■ **Text under study**

August 13th, 2006 at 3:44 pm
pot kettle black?
How have i degraded anyones view point? Or are you assuming i have due to the fact i disagree? The only view point i feel like insulting is the one that makes someone feel like its ok to look down at others due to disagreement. Oh well.
August 13th, 2006 at 5:18 pm
Tony, I’m 73 and I’m convinced. I simply can’t be the only “elder” who has enough brains to read and think!
August 14th, 2006 at 5:02 pm
Believing the world is 6,000 years doesn’t make one evil, but it does make one ignorant. To the extent that multitudes of people disregard the discoveries of science we as a nation and civilizaton fail to progress. If we believe the world is flat voyages to other continents aren’t possible if we believe the earth is at the center of the universe voyages to other worlds aren’t possible. Think straight about biology is important as well, biology is having profound implications on how we live. What you don’t know can hurt you.
August 17th, 2006 at 6:49 pm
Having survived Catholic school (and turning into an atheist as a result), one of the things I’ve always noticed about the people that push the “6000 yr old Earth” take everything, and I mean EVERYTHING in the Bible as literal fact. The most obvious reason that comes to mind is that if you imagine it as a house of cards: if you “disprove” a particular item in the Bible, i.e. Noah’s Ark, age of Methusela, Adam & Eve, talking snakes, et al – then you have to remove a card. Remove enough cards and the credibility (house of cards) comes crashing down.
Its not that they WON’T believe the evidence…they CAN’T believe it…because if they do…”Well hell, if THAT’s wrong in the Bible, what ELSE is wrong?” and the cards come crashing down.
My favorite topic to throw at the “Have you been saved?” idiots on my front porch is to ask them how many human diseases can they think of…and then ask them how all those sick people survived on an Ark for weeks on end. Because, after all, according to them, God had a really bad hair day and killed 99.999% of the world’s human population with a flood – who ELSE would they catch the disease from, eh?

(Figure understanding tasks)
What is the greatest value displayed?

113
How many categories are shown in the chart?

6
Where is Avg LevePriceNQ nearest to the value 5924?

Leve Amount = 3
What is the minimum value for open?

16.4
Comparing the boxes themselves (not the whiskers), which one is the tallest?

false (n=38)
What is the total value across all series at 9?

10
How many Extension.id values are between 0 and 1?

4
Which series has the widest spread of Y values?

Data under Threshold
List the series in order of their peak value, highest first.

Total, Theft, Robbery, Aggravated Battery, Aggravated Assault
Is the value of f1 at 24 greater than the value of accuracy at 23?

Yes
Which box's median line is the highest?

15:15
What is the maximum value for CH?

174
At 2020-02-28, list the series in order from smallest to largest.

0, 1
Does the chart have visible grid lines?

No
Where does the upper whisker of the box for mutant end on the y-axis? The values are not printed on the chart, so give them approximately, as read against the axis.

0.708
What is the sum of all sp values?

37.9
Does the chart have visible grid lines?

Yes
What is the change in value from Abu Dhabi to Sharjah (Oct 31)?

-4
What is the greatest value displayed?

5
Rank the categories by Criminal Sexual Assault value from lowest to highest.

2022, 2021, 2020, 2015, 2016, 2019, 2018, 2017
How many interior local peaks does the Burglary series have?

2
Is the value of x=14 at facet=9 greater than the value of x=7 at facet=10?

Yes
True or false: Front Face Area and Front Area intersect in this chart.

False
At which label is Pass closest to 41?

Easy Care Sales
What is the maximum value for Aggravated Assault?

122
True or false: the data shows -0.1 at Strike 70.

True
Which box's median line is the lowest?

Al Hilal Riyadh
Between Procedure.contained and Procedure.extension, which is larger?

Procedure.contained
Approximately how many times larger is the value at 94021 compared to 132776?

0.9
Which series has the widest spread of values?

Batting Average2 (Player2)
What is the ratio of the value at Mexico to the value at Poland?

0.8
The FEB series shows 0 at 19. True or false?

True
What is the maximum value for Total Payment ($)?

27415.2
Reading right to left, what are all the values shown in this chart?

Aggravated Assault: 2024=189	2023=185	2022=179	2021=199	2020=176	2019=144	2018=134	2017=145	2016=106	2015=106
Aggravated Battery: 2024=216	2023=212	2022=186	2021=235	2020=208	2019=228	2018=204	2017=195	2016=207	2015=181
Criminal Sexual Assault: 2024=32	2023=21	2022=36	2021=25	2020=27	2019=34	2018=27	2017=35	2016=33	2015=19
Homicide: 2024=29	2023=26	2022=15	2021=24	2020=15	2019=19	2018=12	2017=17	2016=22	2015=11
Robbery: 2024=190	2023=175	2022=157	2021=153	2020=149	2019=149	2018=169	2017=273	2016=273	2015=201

■ **Problem requirements**
Please repeat, word for word, the stretch of the comment thread above that opens with the words "August 17th, 2006" and closes with "comes crashing down.".

■ **Response to the task**
August 17th, 2006 at 6:49 pm
Having survived Catholic school (and turning into an atheist as a result), one of the things I’ve always noticed about the people that push the “6000 yr old Earth” take everything, and I mean EVERYTHING in the Bible as literal fact. The most obvious reason that comes to mind is that if you imagine it as a house of cards: if you “disprove” a particular item in the Bible, i.e. Noah’s Ark, age of Methusela, Adam & Eve, talking snakes, et al – then you have to remove a card. Remove enough cards and the credibility (house of cards) comes crashing down.